Le retour de la colombe
Les dieux lâchaient leurs eaux interminables.
Les animaux, ne sachant pas pleurer,
Se serraient tous, de manière admirable,
En regardant les poissons, épargnés.
Le vieux Noé – s'appelait-il Christophe ?
était lassé des disputes d'oiseaux
Qui se lançaient des mots, des apostrophes :
"Tais-toi, blanc bec, tais-toi" et autres lots.
Comme il l'aimait, il prit sa favorite,
Une colombe aux yeux épouvantés,
Qu'il fit voler dans l'espace insolite,
Il en faisait, ainsi, son messager.
Les naufragés, entourés par la guerre
étrange que leur faisait l'océan,
Tombaient bientôt, de nausées populaires.
Noé vidait son tonneau, titubant.
Ne dites pas : Ce sont là des mensonges.
La vérité, pire que le roman,
Transforme un homme, assez vite, en éponge.

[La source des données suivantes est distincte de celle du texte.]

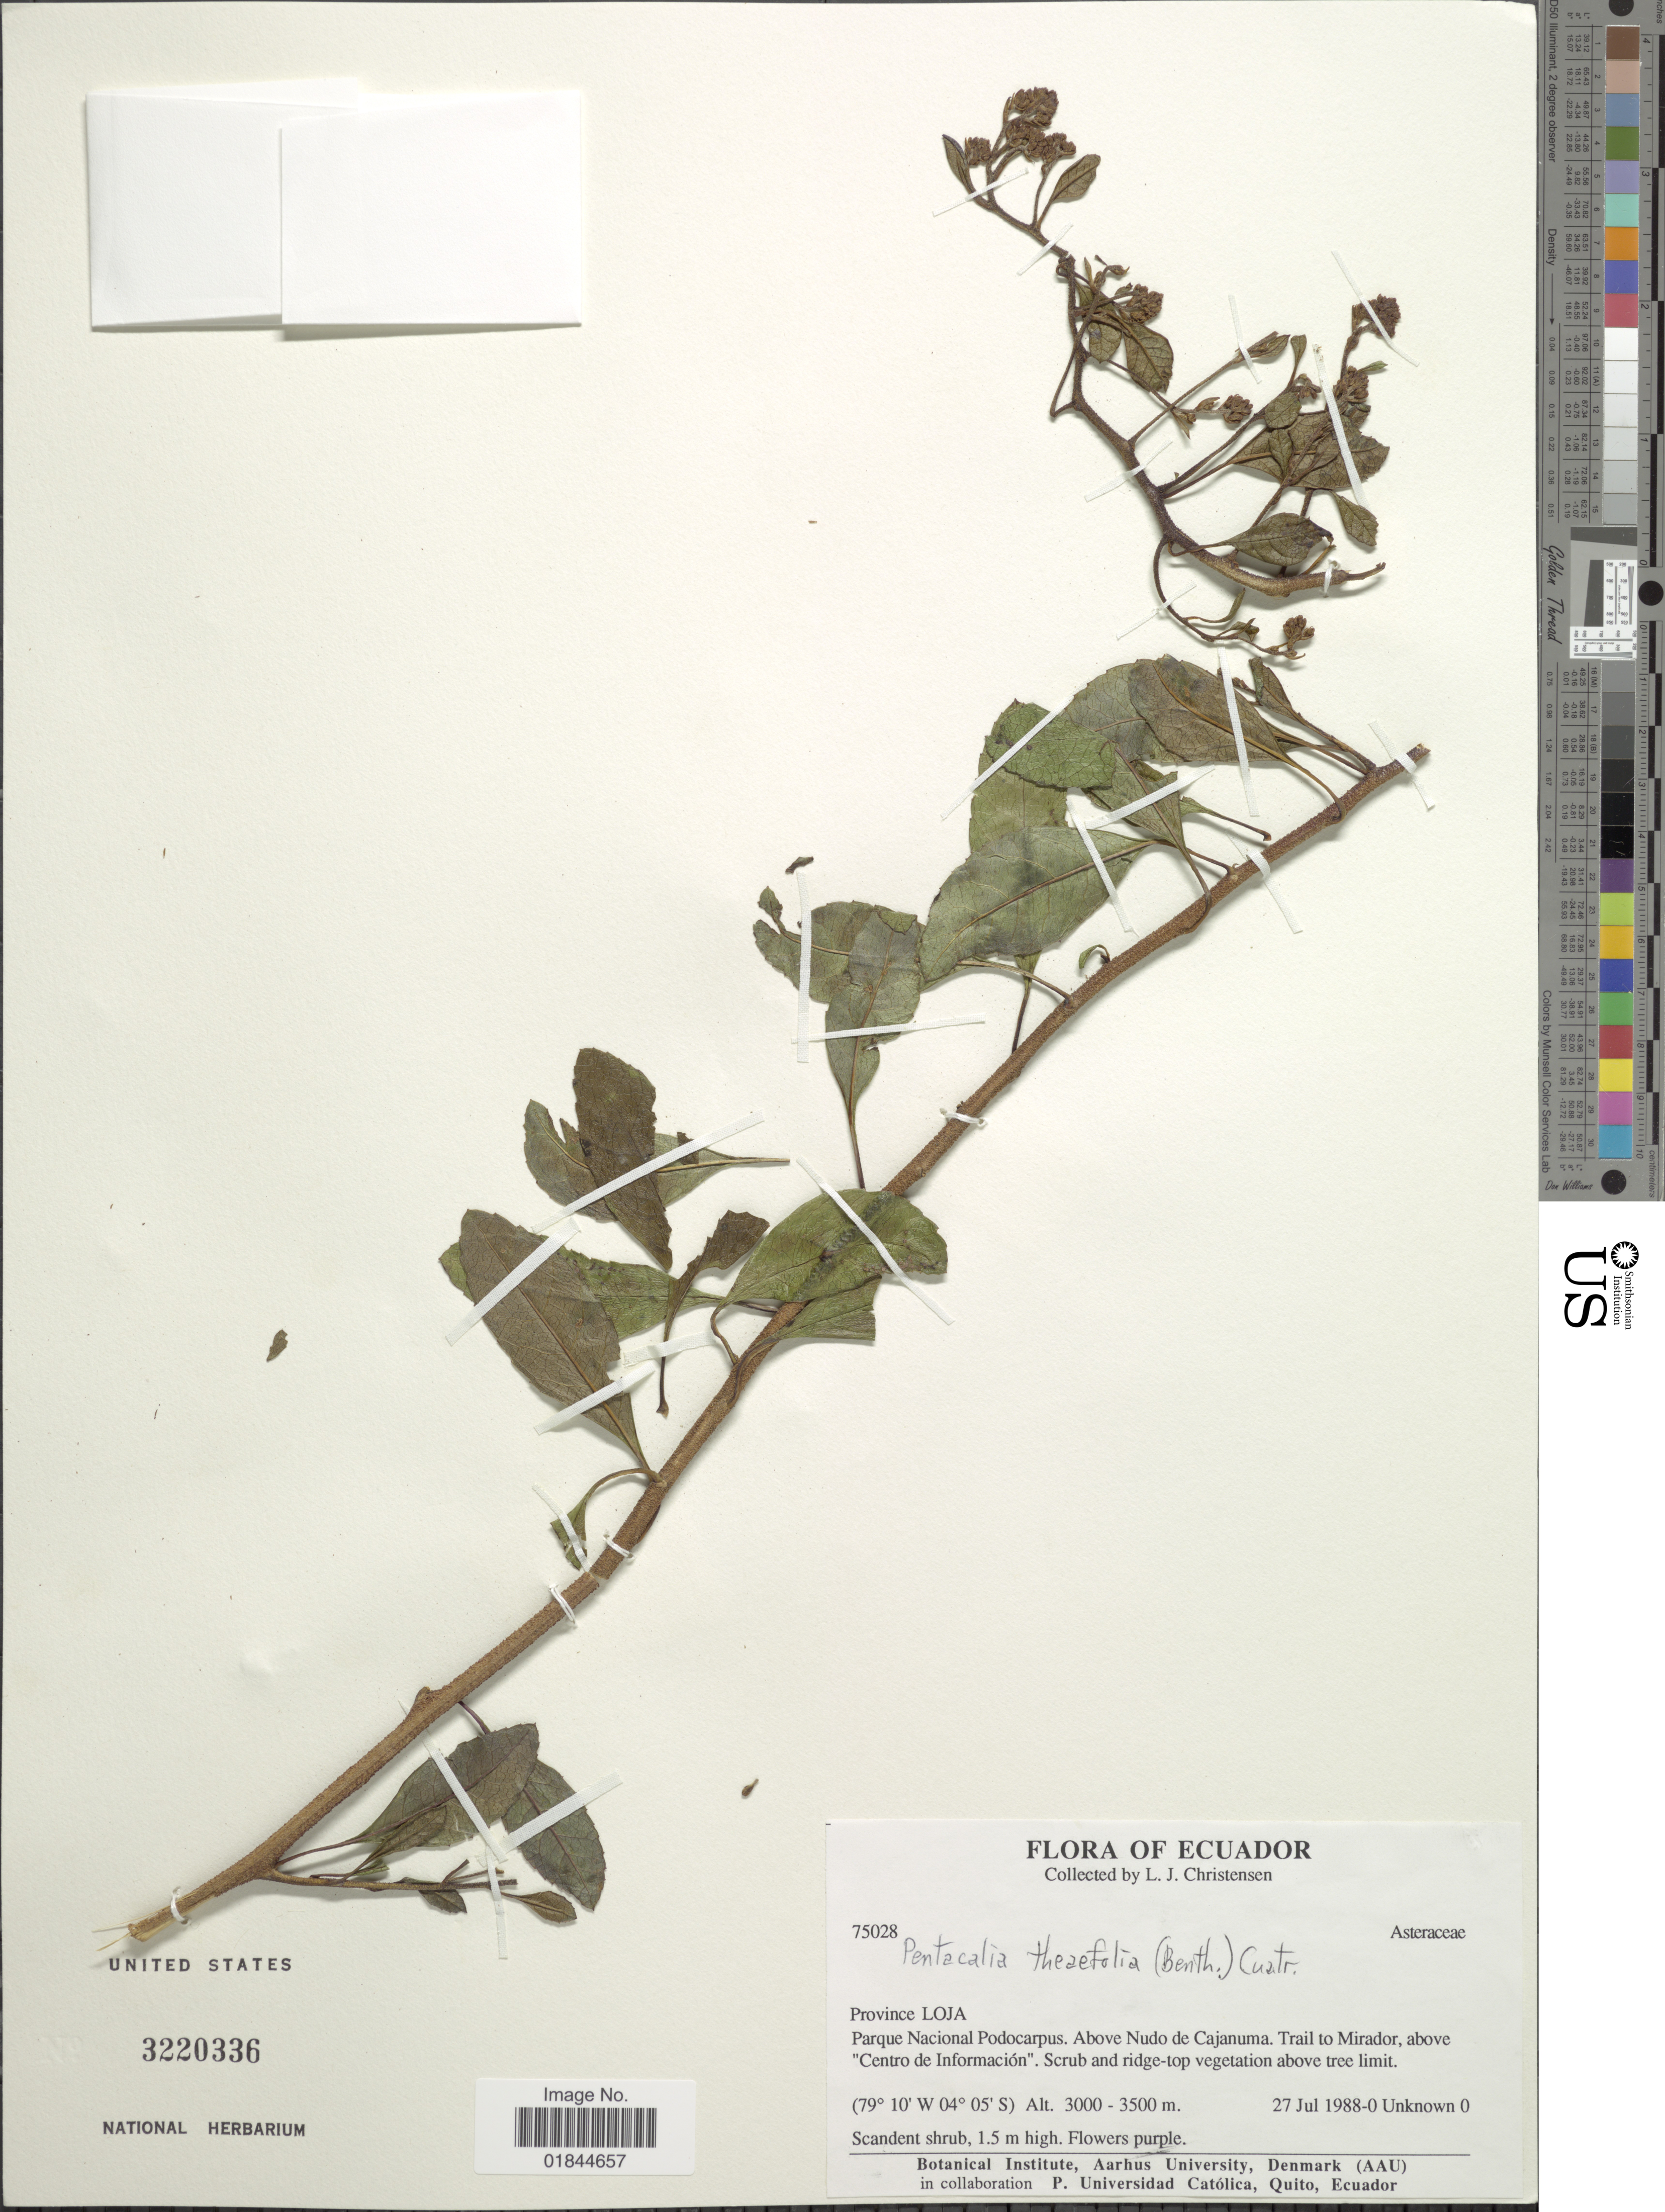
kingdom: Plantae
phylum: Tracheophyta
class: Magnoliopsida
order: Asterales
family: Asteraceae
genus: Pentacalia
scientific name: Pentacalia theifolia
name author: (Benth.) Cuatrec.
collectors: L. Christensen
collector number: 75028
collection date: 1988-07-27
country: Ecuador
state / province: Loja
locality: Parque Nacional Podocarpus, above Nudo de Cajanuma around "Centro de Informacion"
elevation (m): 3000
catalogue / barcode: US 3220336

Aucun radeau, sur l'eau, n'est triomphant.
Tant mal que bien, le déluge célèbre
Durait encore. Il ne finissait pas...
Seuls sur le pont, le baudet et le zèbre
Jouaient aux dés avec des cancrelats.
Car il fallait occuper sa pensée,
Sinon la mer tordait les estomacs.
La nourriture était rare et prisée :
Bientôt la faim, sans avis, s'invita.
Les plus petits se cachaient, mis en garde
Par les regards des plus volumineux.
La nature est fatale : Rien n'attarde
Ses arguments. Le reste est savoureux.
Il s'en fallut de peu pour que ne meurent,
Tous dévorés, les fragiles marins
Flottant hélas sur leur triste demeure,
Loin de chez eux, si seuls et clandestins.
Venant de loin, derrière les nuages,
Le chant troublant et doux de l'oiseau blanc
Portait l'espoir, ce précieux message,
Au-dessus de l'arche des survivants.